Policy Strategies for Harnessing Productivity Potential of AI in the U.S.

This brief outlines a set of policy recommendations that could increase productivity growth, make the U.S. more competitive, and reduce income inequality.
Key Takeaways
The pace of measured productivity growth in the United States has slowed over the past two decades, resulting in a massive gulf of potential GDP lost. We estimate that this is equivalent to $4.2 trillion lost for the year 2019.
Failing to properly measure the output of the digital economy and monopolistic behavior by some companies play some role in the slowdown, but the most important factor may be the considerable amount of time and effort required for complementary innovations to keep pace with fundamental technologies like AI.
Policymakers can boost productivity by increasing investments in research and development, expanding immigration of high-skilled labor and reinforcing our education system, and removing many of the legal and regulatory bottlenecks that currently exist to business innovation and entrepreneurship.
Executive Summary
Despite the emergence of new machine learning technologies capable of diagnosing diseases, understanding speech, or recognizing images, the enormous economic potential of many digital goods and services remains largely untapped. Expectations about rapid rates of improvement in the efficiency of each worker over the past two decades have consistently given way to disappointment. A common way to measure this rate of improvement is via the change in output produced per hour work, in other words productivity growth. Measurements show that it has slowed from an average of 2.8 percent per year in the decade ending in 2005 down to 1.3 percent per year between 2006-2019. If U.S. productivity had grown at the same rate from 2005–2019 as it did from 1995–2004, overall GDP would have been about $4.2 trillion higher at the end of 2019 than what the official statistics measured it to be.
A recent paper of ours “Understanding and Addressing the Modern Productivity Paradox,” took stock of the latest research. Economists failing to properly measure the output of the digital economy and large technology companies’ tendency to take advantage of the monopolies they have created both undeniably play some role in the slowdown. However, in our view the most important factor is that transformative technologies like AI take time to be implemented throughout the economy. Just as earlier innovations like electricity required entirely rethinking the nation’s paradigm about factory organization, infrastructure and public utilities, these twenty-first century advances cannot simply be implemented without complementary investments.

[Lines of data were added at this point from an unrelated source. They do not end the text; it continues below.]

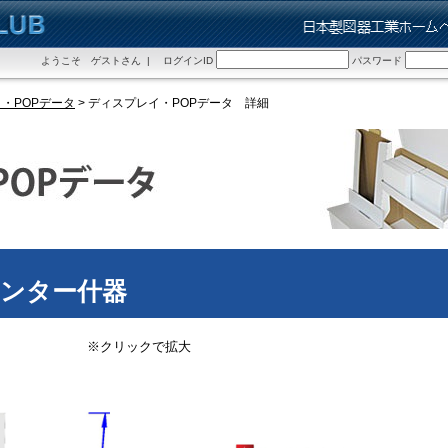
ようこそ ゲストさん | ログインID
パスワード
・POPデータ
> ディスプレイ・POPデータ 詳細
ンター什器
※クリックで拡大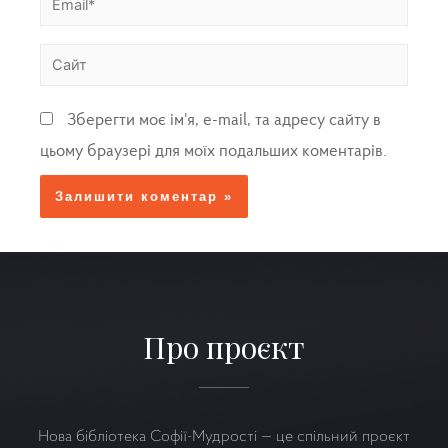
Зберегти моє ім'я, e-mail, та адресу сайту в
цьому браузері для моїх подальших коментарів.
Про проєкт
Нова бібліотека Софії-Мудрості — це спільний проєкт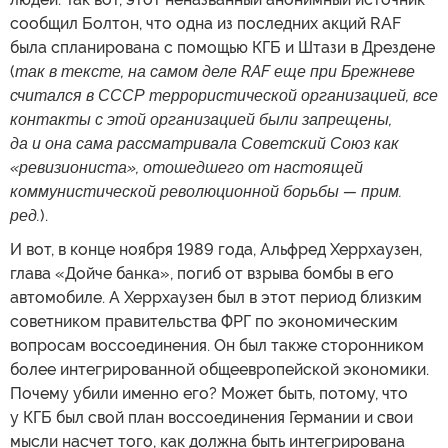
сообщил Болтон, что одна из последних акций RAF
была спланирована с помощью КГБ и Штази в Дрездене
(
так в тексте, на самом деле RAF еще при Брежневе
считался в СССР террористической организацией, все
контакты с этой организацией были запрещены,
да и она сама рассматривала Советский Союз как
«ревизиониста», отошедшего от настоящей
коммунистической революционной борьбы — прим.
ред.
).
И вот, в конце ноября 1989 года, Альфред Херрхаузен,
глава «Дойче банка», погиб от взрыва бомбы в его
автомобиле. А Херрхаузен был в этот период близким
советником правительства ФРГ по экономическим
вопросам воссоединения. Он был также сторонником
более интегрированной общеевропейской экономики.
Почему убили именно его? Может быть, потому, что
у КГБ был свой план воссоединения Германии и свои
мысли насчет того, как должна быть интегрирована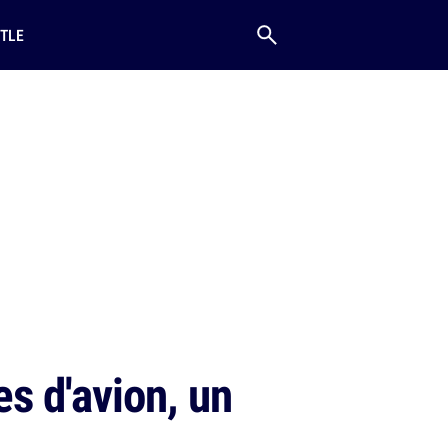
TLE
es d'avion, un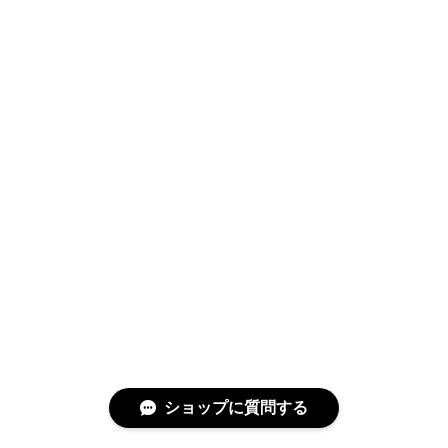
ショップに質問する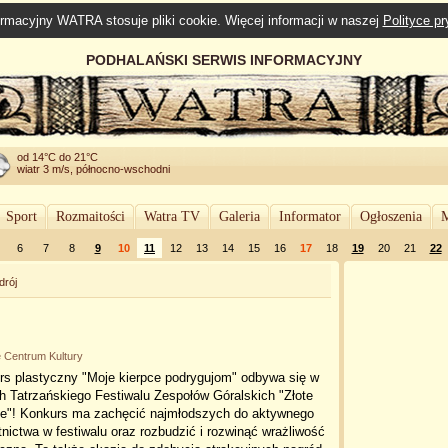
rmacyjny WATRA stosuje pliki cookie. Więcej informacji w naszej
Polityce p
PODHALAŃSKI SERWIS INFORMACYJNY
od 14°C do 21°C
wiatr 3 m/s, północno-wschodni
Sport
Rozmaitości
Watra TV
Galeria
Informator
Ogłoszenia
M
6
7
8
9
10
11
12
13
14
15
16
17
18
19
20
21
22
drój
e Centrum Kultury
rs plastyczny "Moje kierpce podrygujom" odbywa się w
 Tatrzańskiego Festiwalu Zespołów Góralskich "Złote
ce"! Konkurs ma zachęcić najmłodszych do aktywnego
nictwa w festiwalu oraz rozbudzić i rozwinąć wrażliwość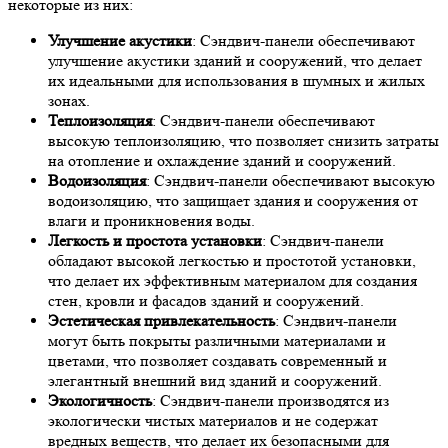
некоторые из них:
Улучшение акустики
: Сэндвич-панели обеспечивают
улучшение акустики зданий и сооружений, что делает
их идеальными для использования в шумных и жилых
зонах.
Теплоизоляция
: Сэндвич-панели обеспечивают
высокую теплоизоляцию, что позволяет снизить затраты
на отопление и охлаждение зданий и сооружений.
Водоизоляция
: Сэндвич-панели обеспечивают высокую
водоизоляцию, что защищает здания и сооружения от
влаги и проникновения воды.
Легкость и простота установки
: Сэндвич-панели
обладают высокой легкостью и простотой установки,
что делает их эффективным материалом для создания
стен, кровли и фасадов зданий и сооружений.
Эстетическая привлекательность
: Сэндвич-панели
могут быть покрыты различными материалами и
цветами, что позволяет создавать современный и
элегантный внешний вид зданий и сооружений.
Экологичность
: Сэндвич-панели производятся из
экологически чистых материалов и не содержат
вредных веществ, что делает их безопасными для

They must be accompanied by appropriate adjustments, workforce re-skilling and business process innovations in order to ensure that they translate into sustained improvements in productivity.
We propose here a set of policy recommendations that fall into three broad categories that might reverse the recent stagnation in productivity growth, make the United States more competitive, and reduce overall income inequality. First, increasing investments in research and development through direct grants and tax credits. Second, expanding the human capital available to the economy by boosting the nation’s education system and expanding immigration of high-skilled labor. Third, removing many of the legal and regulatory bottlenecks that currently exist to entrepreneurship and business innovation. We are optimistic that if policymakers implement the plan for shared prosperity that we outline in this brief, the coming decade will be one of higher productivity growth and one where the United States returns to its historical role as the most dynamic economy in the world.